As MOOCs have matured, they have stuck almost perfectly to the ‘hype cycle’ first outlined by Gartner many years ago. They were met with a big burst of euphoric expectations about how they were going to revolutionize education.
Whilst they have undoubtedly achieved a great deal, they are currently stuck in the ‘trough of disillusionment’ whereby initial results fail to match up with the heady expectations originally set.
Completion rates have remained stubbornly low, they have remained largely the preserve of the already educated, and they have been accused of failing to really change the ‘chalk and talk’ method of pedagogy.
More Realistic Expectations
Such disillusionment has even spread to some of the forerunners of the movement. Stanford professors John Mitchell, Candace Thille and Mitchell Stevens reveal frustration at the struggles the movement has experienced.
They suggest that MOOCs have largely failed to deliver the revolution in learning that was originally touted, but they have nonetheless provided a lot of insight into how people learn.
It’s hoped that these insights will be invaluable, both in designing effective online means of learning, but also better offline education too.
Even in this, however, they wish to temper expectations a little. The range of behaviors that can be observed in a MOOC is rather limited. For instance, most students either passively watch a lecture or complete simple multiple choice questions. Neither of these capture the rich behaviors that typically underpin learning.
It’s hoped however that the next generation of MOOCs will offer students a much more complex range of tasks to complete, and therefore a richer dataset for researchers to trawl through for insights.
Learning About Learning
As most technologies drag themselves back up the Hype Cycle, they do so off the back of the considerable learning opportunities presented by their original struggles to achieve traction.

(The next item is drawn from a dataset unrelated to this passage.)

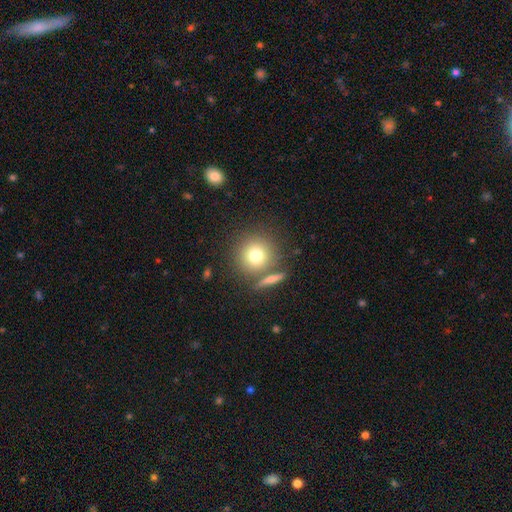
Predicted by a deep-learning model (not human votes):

In that sense, the MOOCs have certainly not been a failure as they have provided an enormous level of insight into how people successfully (and unsuccessfully) learn.
Some of these insights are already finding their way into practice, with recent studies suggesting the flipped classroom based approach could be crucial in encouraging girls to take up STEM topics.
They have also reminded us of the tremendous potential, and need, for affordable means of lifelong learning. With skills now estimated to have a shelf-life of as little as five years, professionals will need to be constantly refreshing their skills in order to stay employable.
To be able to do that at low, or little, cost would be a fine legacy for the early MOOC pioneers to have left.